(Stored records)
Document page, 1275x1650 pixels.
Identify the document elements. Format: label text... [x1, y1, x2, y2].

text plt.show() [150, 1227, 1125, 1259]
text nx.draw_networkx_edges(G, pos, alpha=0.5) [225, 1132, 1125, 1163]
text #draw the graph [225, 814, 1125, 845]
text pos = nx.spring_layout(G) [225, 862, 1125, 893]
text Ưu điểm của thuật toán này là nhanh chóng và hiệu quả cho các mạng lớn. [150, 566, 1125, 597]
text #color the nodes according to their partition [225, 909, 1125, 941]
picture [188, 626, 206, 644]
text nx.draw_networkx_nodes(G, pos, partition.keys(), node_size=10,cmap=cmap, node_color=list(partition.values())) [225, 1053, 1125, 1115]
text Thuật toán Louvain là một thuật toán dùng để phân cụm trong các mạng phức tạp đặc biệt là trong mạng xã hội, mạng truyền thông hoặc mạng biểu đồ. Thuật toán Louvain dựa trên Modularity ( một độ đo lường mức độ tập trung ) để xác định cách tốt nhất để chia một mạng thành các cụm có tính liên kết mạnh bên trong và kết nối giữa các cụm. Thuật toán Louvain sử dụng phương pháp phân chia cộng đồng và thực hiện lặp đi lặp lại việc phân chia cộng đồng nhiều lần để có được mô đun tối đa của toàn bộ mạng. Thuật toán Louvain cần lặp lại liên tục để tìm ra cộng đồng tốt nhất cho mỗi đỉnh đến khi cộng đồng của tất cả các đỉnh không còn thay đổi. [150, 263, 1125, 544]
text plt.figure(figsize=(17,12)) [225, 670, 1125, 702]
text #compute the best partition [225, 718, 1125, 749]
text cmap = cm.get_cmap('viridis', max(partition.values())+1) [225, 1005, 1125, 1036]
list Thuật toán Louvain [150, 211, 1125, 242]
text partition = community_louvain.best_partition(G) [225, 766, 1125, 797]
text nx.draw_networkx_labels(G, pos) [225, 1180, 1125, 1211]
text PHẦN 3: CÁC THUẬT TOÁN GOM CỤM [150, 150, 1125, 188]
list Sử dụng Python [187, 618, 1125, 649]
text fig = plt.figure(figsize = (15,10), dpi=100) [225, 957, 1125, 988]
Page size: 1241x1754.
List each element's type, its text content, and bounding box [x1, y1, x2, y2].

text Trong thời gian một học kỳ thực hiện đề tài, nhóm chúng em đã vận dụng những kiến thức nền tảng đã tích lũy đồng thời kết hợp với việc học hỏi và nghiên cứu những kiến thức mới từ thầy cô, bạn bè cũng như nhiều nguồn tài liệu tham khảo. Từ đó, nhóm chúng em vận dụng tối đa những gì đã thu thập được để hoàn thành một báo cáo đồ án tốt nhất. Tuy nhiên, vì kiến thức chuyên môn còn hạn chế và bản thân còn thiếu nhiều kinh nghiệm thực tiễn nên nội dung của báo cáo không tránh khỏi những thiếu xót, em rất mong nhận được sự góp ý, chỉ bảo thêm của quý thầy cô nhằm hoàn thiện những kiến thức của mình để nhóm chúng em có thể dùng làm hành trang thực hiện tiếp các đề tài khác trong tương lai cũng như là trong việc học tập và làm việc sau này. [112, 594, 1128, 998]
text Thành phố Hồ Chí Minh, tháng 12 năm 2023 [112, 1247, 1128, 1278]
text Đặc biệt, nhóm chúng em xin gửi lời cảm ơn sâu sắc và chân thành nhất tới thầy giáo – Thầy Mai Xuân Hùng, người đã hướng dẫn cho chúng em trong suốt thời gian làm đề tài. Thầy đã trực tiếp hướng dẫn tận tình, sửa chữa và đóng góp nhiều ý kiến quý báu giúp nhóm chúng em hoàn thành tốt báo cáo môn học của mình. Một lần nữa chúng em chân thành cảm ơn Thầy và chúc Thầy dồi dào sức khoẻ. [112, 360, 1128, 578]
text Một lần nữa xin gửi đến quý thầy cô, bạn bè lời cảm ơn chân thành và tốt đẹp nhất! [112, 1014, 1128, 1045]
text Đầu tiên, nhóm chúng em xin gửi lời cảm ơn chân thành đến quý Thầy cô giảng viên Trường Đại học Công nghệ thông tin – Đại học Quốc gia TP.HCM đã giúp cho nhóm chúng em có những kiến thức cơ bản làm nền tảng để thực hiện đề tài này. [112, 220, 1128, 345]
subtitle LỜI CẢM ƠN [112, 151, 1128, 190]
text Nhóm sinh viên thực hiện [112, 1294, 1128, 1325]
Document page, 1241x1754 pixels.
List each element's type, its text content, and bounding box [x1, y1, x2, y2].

__Task item__
What you return must match the records above exactly.

__Solution__
Document page, 1275x1650 pixels.
Identify the document elements. Format: label text... [x1, y1, x2, y2].

text plt.show() [150, 1227, 1125, 1259]
text nx.draw_networkx_edges(G, pos, alpha=0.5) [225, 1132, 1125, 1163]
text #draw the graph [225, 814, 1125, 845]
text pos = nx.spring_layout(G) [225, 862, 1125, 893]
text Ưu điểm của thuật toán này là nhanh chóng và hiệu quả cho các mạng lớn. [150, 566, 1125, 597]
text #color the nodes according to their partition [225, 909, 1125, 941]
picture [188, 626, 206, 644]
text nx.draw_networkx_nodes(G, pos, partition.keys(), node_size=10,cmap=cmap, node_color=list(partition.values())) [225, 1053, 1125, 1115]
text Thuật toán Louvain là một thuật toán dùng để phân cụm trong các mạng phức tạp đặc biệt là trong mạng xã hội, mạng truyền thông hoặc mạng biểu đồ. Thuật toán Louvain dựa trên Modularity ( một độ đo lường mức độ tập trung ) để xác định cách tốt nhất để chia một mạng thành các cụm có tính liên kết mạnh bên trong và kết nối giữa các cụm. Thuật toán Louvain sử dụng phương pháp phân chia cộng đồng và thực hiện lặp đi lặp lại việc phân chia cộng đồng nhiều lần để có được mô đun tối đa của toàn bộ mạng. Thuật toán Louvain cần lặp lại liên tục để tìm ra cộng đồng tốt nhất cho mỗi đỉnh đến khi cộng đồng của tất cả các đỉnh không còn thay đổi. [150, 263, 1125, 544]
text plt.figure(figsize=(17,12)) [225, 670, 1125, 702]
text #compute the best partition [225, 718, 1125, 749]
text cmap = cm.get_cmap('viridis', max(partition.values())+1) [225, 1005, 1125, 1036]
list Thuật toán Louvain [150, 211, 1125, 242]
text partition = community_louvain.best_partition(G) [225, 766, 1125, 797]
text nx.draw_networkx_labels(G, pos) [225, 1180, 1125, 1211]
text PHẦN 3: CÁC THUẬT TOÁN GOM CỤM [150, 150, 1125, 188]
list Sử dụng Python [187, 618, 1125, 649]
text fig = plt.figure(figsize = (15,10), dpi=100) [225, 957, 1125, 988]
Page size: 1241x1754.
List each element's type, its text content, and bounding box [x1, y1, x2, y2].

text Trong thời gian một học kỳ thực hiện đề tài, nhóm chúng em đã vận dụng những kiến thức nền tảng đã tích lũy đồng thời kết hợp với việc học hỏi và nghiên cứu những kiến thức mới từ thầy cô, bạn bè cũng như nhiều nguồn tài liệu tham khảo. Từ đó, nhóm chúng em vận dụng tối đa những gì đã thu thập được để hoàn thành một báo cáo đồ án tốt nhất. Tuy nhiên, vì kiến thức chuyên môn còn hạn chế và bản thân còn thiếu nhiều kinh nghiệm thực tiễn nên nội dung của báo cáo không tránh khỏi những thiếu xót, em rất mong nhận được sự góp ý, chỉ bảo thêm của quý thầy cô nhằm hoàn thiện những kiến thức của mình để nhóm chúng em có thể dùng làm hành trang thực hiện tiếp các đề tài khác trong tương lai cũng như là trong việc học tập và làm việc sau này. [112, 594, 1128, 998]
text Thành phố Hồ Chí Minh, tháng 12 năm 2023 [112, 1247, 1128, 1278]
text Đặc biệt, nhóm chúng em xin gửi lời cảm ơn sâu sắc và chân thành nhất tới thầy giáo – Thầy Mai Xuân Hùng, người đã hướng dẫn cho chúng em trong suốt thời gian làm đề tài. Thầy đã trực tiếp hướng dẫn tận tình, sửa chữa và đóng góp nhiều ý kiến quý báu giúp nhóm chúng em hoàn thành tốt báo cáo môn học của mình. Một lần nữa chúng em chân thành cảm ơn Thầy và chúc Thầy dồi dào sức khoẻ. [112, 360, 1128, 578]
text Một lần nữa xin gửi đến quý thầy cô, bạn bè lời cảm ơn chân thành và tốt đẹp nhất! [112, 1014, 1128, 1045]
text Đầu tiên, nhóm chúng em xin gửi lời cảm ơn chân thành đến quý Thầy cô giảng viên Trường Đại học Công nghệ thông tin – Đại học Quốc gia TP.HCM đã giúp cho nhóm chúng em có những kiến thức cơ bản làm nền tảng để thực hiện đề tài này. [112, 220, 1128, 345]
subtitle LỜI CẢM ƠN [112, 151, 1128, 190]
text Nhóm sinh viên thực hiện [112, 1294, 1128, 1325]
Document page, 1241x1754 pixels.
List each element's type, its text content, and bounding box [x1, y1, x2, y2].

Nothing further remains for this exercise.